In addition to its monuments, palaces and churches, a city is also made up of the memories it evokes and the life that passes through it. A daily life that, in Rome, has always been marked by rites, holidays, anniversaries, celebrations: a full program of fixed events which, with their load of traditions, represented a (religious or civil) occasion for reflecting, meeting, sharing and having fun, season after season.
If some of them have not resisted the oblivion of time or have lost part of that sense of perfect wonder that they used to give to the Romans and to the many visitors of the city, others are still alive and kicking, even richer today than in the past. And some others, even if born in more recent years, are already part of the modern and contemporary “traditions” of the city.
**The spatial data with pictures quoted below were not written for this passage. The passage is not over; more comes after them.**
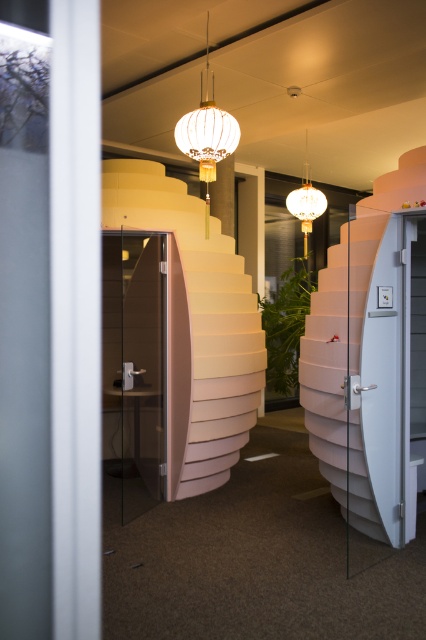
Question: Is transparent glass door at left to the left of matte white globe at upper center from the viewer's perspective?

Choices:
 (A) yes
 (B) no

Answer: (A)

Question: Based on their relative distances, which object is nearer to the transparent glass door at left?

Choices:
 (A) matte white globe at upper center
 (B) matte pink stairs at center

Answer: (B)

Question: Among these points, which one is nearest to the camera?

Choices:
 (A) (227, 374)
 (B) (109, 408)

Answer: (A)

Question: Observing the image, what is the correct spatial positioning of transparent glass door at left in reference to matte white globe at upper center?

Choices:
 (A) above
 (B) below

Answer: (B)

Question: Where is matte pink stairs at center located in relation to transparent glass door at left in the image?

Choices:
 (A) below
 (B) above

Answer: (B)

Question: Which is nearer to the transparent glass door at left?

Choices:
 (A) matte white globe at upper center
 (B) matte pink stairs at center

Answer: (B)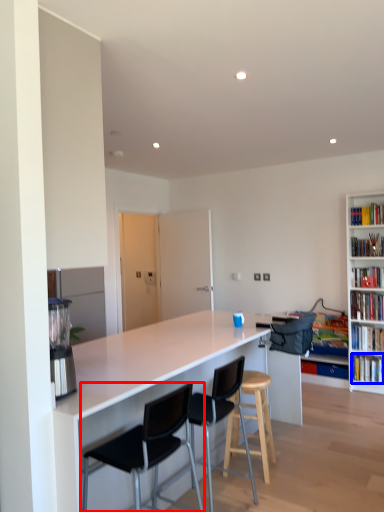
Question: Which of the following is the closest to the observer, chair (highlighted by a red box) or book (highlighted by a blue box)?

Choices:
 (A) chair
 (B) book

Answer: (A)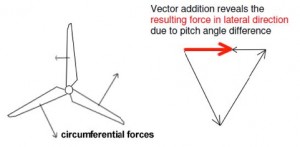
This screenshot has width=300, height=147. In order to click on three blade fan in this screenshot , I will do `click(75, 71)`.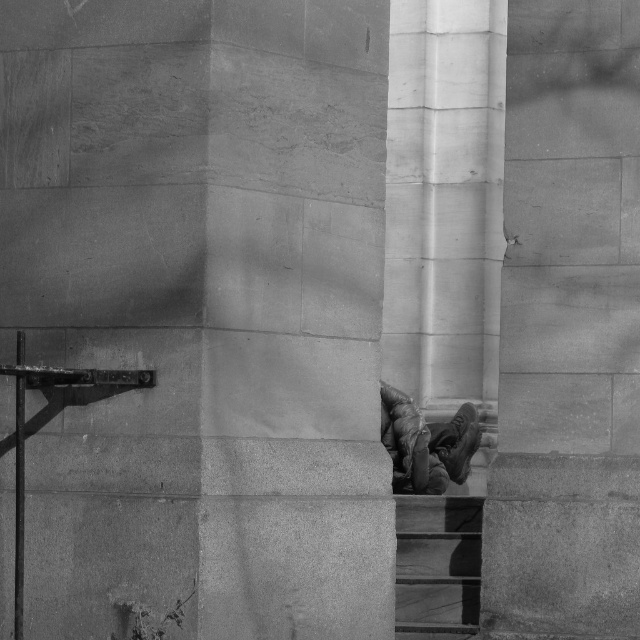
You are standing in the scene and want to walk towards the smooth stone pillar at center and the smooth concrete stairs at lower right. Which one will you reach first?

You will reach the smooth stone pillar at center first because it is closer to you than the smooth concrete stairs at lower right.

You are a photographer standing in front of the smooth stone pillar at center and the leather boots at center. You want to take a photo that includes both objects but ensure the pillar doesn not block the boots. Can you position yourself so that the pillar is to the side and the boots are fully visible? Explain your reasoning.

The smooth stone pillar at center might be wider than leather boots at center. If the pillar is wider, positioning yourself so it is to the side could still allow the boots to be fully visible as long as there is enough space between them. However, if the pillar is significantly wider, it might partially obscure the boots depending on their exact placement.

You are standing on the smooth concrete stairs at lower right and want to reach the top of the leather boots at center. Is the stairs tall enough for you to reach the boots?

The smooth concrete stairs at lower right is shorter than the leather boots at center, so the stairs are not tall enough to reach the boots.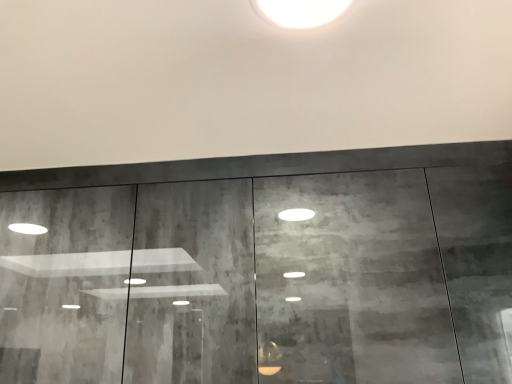
Describe the element at coordinates (273, 167) in the screenshot. I see `textured concrete door at center` at that location.

Locate an element on the screen. The image size is (512, 384). textured concrete door at center is located at coordinates point(273,167).

This screenshot has width=512, height=384. What are the coordinates of `white glossy light at upper center` in the screenshot? It's located at (302, 11).

What do you see at coordinates (302, 11) in the screenshot? I see `white glossy light at upper center` at bounding box center [302, 11].

Find the location of a particular element. Image resolution: width=512 pixels, height=384 pixels. textured concrete door at center is located at coordinates (273, 167).

Which object is positioned more to the left, textured concrete door at center or white glossy light at upper center?

textured concrete door at center is more to the left.

Considering the relative positions of textured concrete door at center and white glossy light at upper center in the image provided, is textured concrete door at center in front of white glossy light at upper center?

No, it is not.

Which is further, (426, 151) or (279, 20)?

A: The point (426, 151) is farther from the camera.

From the image's perspective, who appears lower, textured concrete door at center or white glossy light at upper center?

From the image's view, textured concrete door at center is below.

From a real-world perspective, is textured concrete door at center physically located above or below white glossy light at upper center?

In terms of real-world spatial position, textured concrete door at center is below white glossy light at upper center.

Is textured concrete door at center wider or thinner than white glossy light at upper center?

In the image, textured concrete door at center appears to be wider than white glossy light at upper center.

Can you confirm if textured concrete door at center is shorter than white glossy light at upper center?

No.

Between textured concrete door at center and white glossy light at upper center, which one has larger size?

textured concrete door at center is bigger.

Can we say textured concrete door at center lies outside white glossy light at upper center?

Absolutely, textured concrete door at center is external to white glossy light at upper center.

Would you say textured concrete door at center is a long distance from white glossy light at upper center?

No, there isn't a large distance between textured concrete door at center and white glossy light at upper center.

Could you tell me if textured concrete door at center is turned towards white glossy light at upper center?

Yes, textured concrete door at center is turned towards white glossy light at upper center.

What's the angular difference between textured concrete door at center and white glossy light at upper center's facing directions?

The angle between the facing direction of textured concrete door at center and the facing direction of white glossy light at upper center is 0.0137 degrees.

Measure the distance from textured concrete door at center to white glossy light at upper center.

textured concrete door at center and white glossy light at upper center are 28.42 inches apart.

In the image, there is a textured concrete door at center. Where is `light above it (from the image's perspective)`? light above it (from the image's perspective) is located at coordinates (302, 11).

Considering the relative positions of white glossy light at upper center and textured concrete door at center in the image provided, is white glossy light at upper center to the left of textured concrete door at center from the viewer's perspective?

No.

Relative to textured concrete door at center, is white glossy light at upper center in front or behind?

In the image, white glossy light at upper center appears in front of textured concrete door at center.

Does point (323, 4) lie behind point (449, 155)?

That is False.

From the image's perspective, is white glossy light at upper center above textured concrete door at center?

Yes, from the image's perspective, white glossy light at upper center is above textured concrete door at center.

Consider the image. From a real-world perspective, is white glossy light at upper center physically located above or below textured concrete door at center?

In terms of real-world spatial position, white glossy light at upper center is above textured concrete door at center.

Which of these two, white glossy light at upper center or textured concrete door at center, is wider?

textured concrete door at center is wider.

Between white glossy light at upper center and textured concrete door at center, which one has less height?

white glossy light at upper center is shorter.

Does white glossy light at upper center have a larger size compared to textured concrete door at center?

No, white glossy light at upper center is not bigger than textured concrete door at center.

Is white glossy light at upper center inside or outside of textured concrete door at center?

white glossy light at upper center cannot be found inside textured concrete door at center.

Does white glossy light at upper center touch textured concrete door at center?

No, white glossy light at upper center is not in contact with textured concrete door at center.

Is white glossy light at upper center positioned with its back to textured concrete door at center?

No, white glossy light at upper center is not facing the opposite direction of textured concrete door at center.

Where is `light that appears above the textured concrete door at center (from a real-world perspective)`? light that appears above the textured concrete door at center (from a real-world perspective) is located at coordinates tap(302, 11).

This screenshot has width=512, height=384. I want to click on door below the white glossy light at upper center (from the image's perspective), so click(273, 167).

This screenshot has height=384, width=512. What are the coordinates of `light that appears above the textured concrete door at center (from a real-world perspective)` in the screenshot? It's located at (302, 11).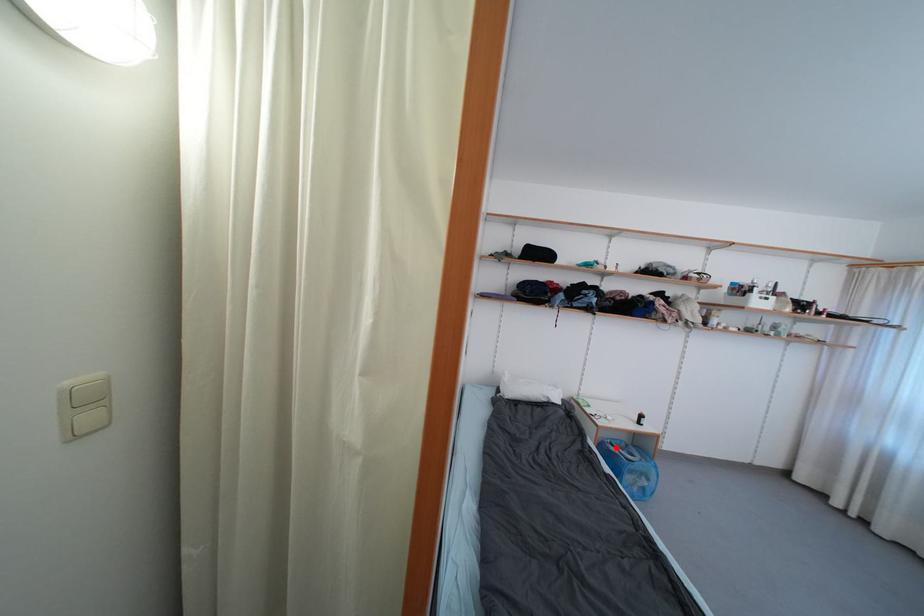
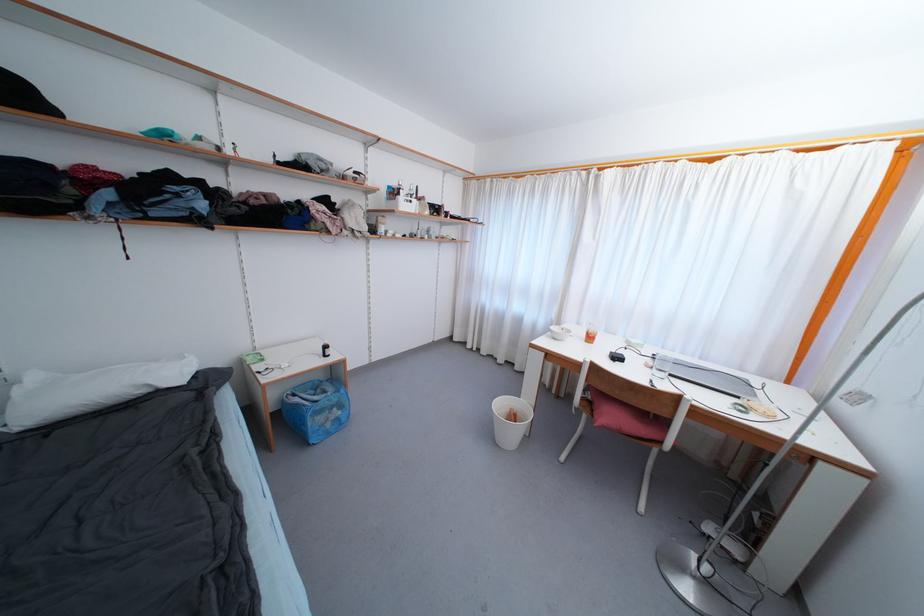
Question: I am providing you with two images of the same scene from different viewpoints. In image1, a red point is highlighted. Considering the same 3D point in image2, which of the following is correct?

Choices:
 (A) It is closer
 (B) It is farther

Answer: (A)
To fully experience Rome and immerse yourself in its history, month by month we will present you some of the special days and moments of the city, the past and present one – the most heartfelt or awaited events, or even simply the most curious ones.
-
Festa della Repubblica - Republic Day, 2 June
-
Pentecost, 8 June
-
St. Anthony and the Triumph of Strawberries, 13 June
-
Quinquatrus Minusculae, 13-15 June
-
St. John and the witches, 24 June
-
Saints Peter and Paul, 29 June
Festa della Repubblica - Republic Day, 2 June
On 2 June 1946, the institutional referendum held by universal suffrage, in which the Italian people were called to the polls to decide on the form of government, marked the birth of the Italian Republic. Rome is at the center of the celebrations: the ceremony of the event traditionally includes the deposition of a laurel wreath as a tribute to the Italian Unknown Soldier at the Altare della Patria by the President of the Italian Republic, in the presence of the highest offices of the State, and a military parade along Via dei Fori Imperiali. Among the most anticipated events are the spectacular passage of the Frecce Tricolori aircraft crossing the skies of Rome and the free opening of the Quirinale Gardens to the public. On the feast day, at the Palazzo del Quirinale, the Changing of the Guard with the Corazzieri Regiment and the Fanfare of the Carabinieri Cavalry Regiment in high uniform is carried out in solemn form: this solemn rite is only performed on two other occasions, during the celebrations of the Tricolour Day (7 January) and the National Unity and Armed Forces Day (4 November).
Pentecost, 8 June (moveable feast between May and June)
In Rome, a spectacular show accompanies the celebration of Pentecost, one of the oldest feasts of the ecclesiastical calendar, which commemorates the descent of the Holy Spirit upon the Virgin Mary and the Apostles in the form of tongues of fire, fifty days after Easter. Since 1995, the Pantheon is once the seat of a very ancient tradition: once the mass has ended, as it already happened in the distant years of the Middle Ages, thousands of red rose petals are dropped upon the crowd gathered for the celebration from the oculus of the dome, the 9-meter-diameter circular opening that radiates light and heat inside the temple. The tradition of showering rose petals is generally handled by the city’s fire department. But why specifically roses? In Christian culture, roses are a recurring feature: from the earliest years of the Church, the red ones were a symbol of the Holy Spirit and the blood shed on the Cross for the redemption of humanity.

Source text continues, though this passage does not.